猫と宝石トリロジー ②エメラルドの絆
向こうを見ると、彼はまだ編集長と話している。
よし、大丈夫。

『美樹さん、ありがとう』
一花は声に出さずに手を合わせた。

美樹さんは、3年前に事務所に入った小柄な女性。

年齢は2つ上で髪は肩上で短く切り揃えられ、いつもぱりっとしたスーツに実用的な黒のパンプスを履きテキパキした仕事ぶりが現場でも評判だ。

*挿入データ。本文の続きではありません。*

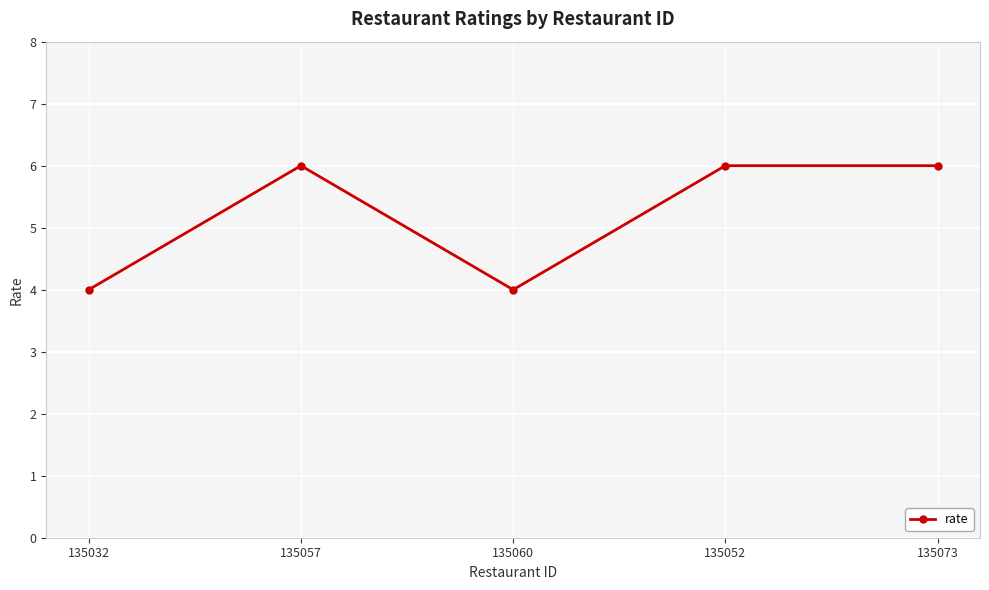

Is this an area chart (filled region under the line)?

No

一花もジェニーも姉のように慕っており、仕事以外でも一緒に食事をしたり旅行に行ったりする。

「一花ちゃん、鳴ってたわよ」

美樹さんが傍にあった一花のバックを渡した。

「あっ、すみません」

美樹さんは何か仕事の事かも知れないから教えてくれたのだろうけど、着信音を変えているので一花には鳴っていたのが何かはわかっている。

「先輩、もしかして例のやつまだ続いてる?」

「うん、まあ……」

一花は曖昧に笑った。

「警察も一応気にしてくれてるみたいだけど、今のところソレだけだからね」

美樹さんが『念のため確認しておいてね』っていうから、一花はため息をつきながら鞄から携帯を出した。

「何も起こらないといいけど」

渋い表情をするジェニーの背中をペチッと美樹さんが軽く叩いた。

「物騒な事言わないの!さっ、行くわよ!」

「はーい、じゃ先輩またね~お疲れ様でしたー」

「お疲れさま」

一花は操作に手間取りながらジェニー達に手を振った。

上手く行かなかった指紋認証がやっと解除されて、届いたメッセージを開いた途端ジェニーに向って振った手の先がこわばった。

「はあ……」

【今日も頑張ったね、犬との広告楽しみにしてるよ】
もう!どこで見てたの?!

携帯を投げつけたくなるのを押さえて、ぎゅうっと握りしめた。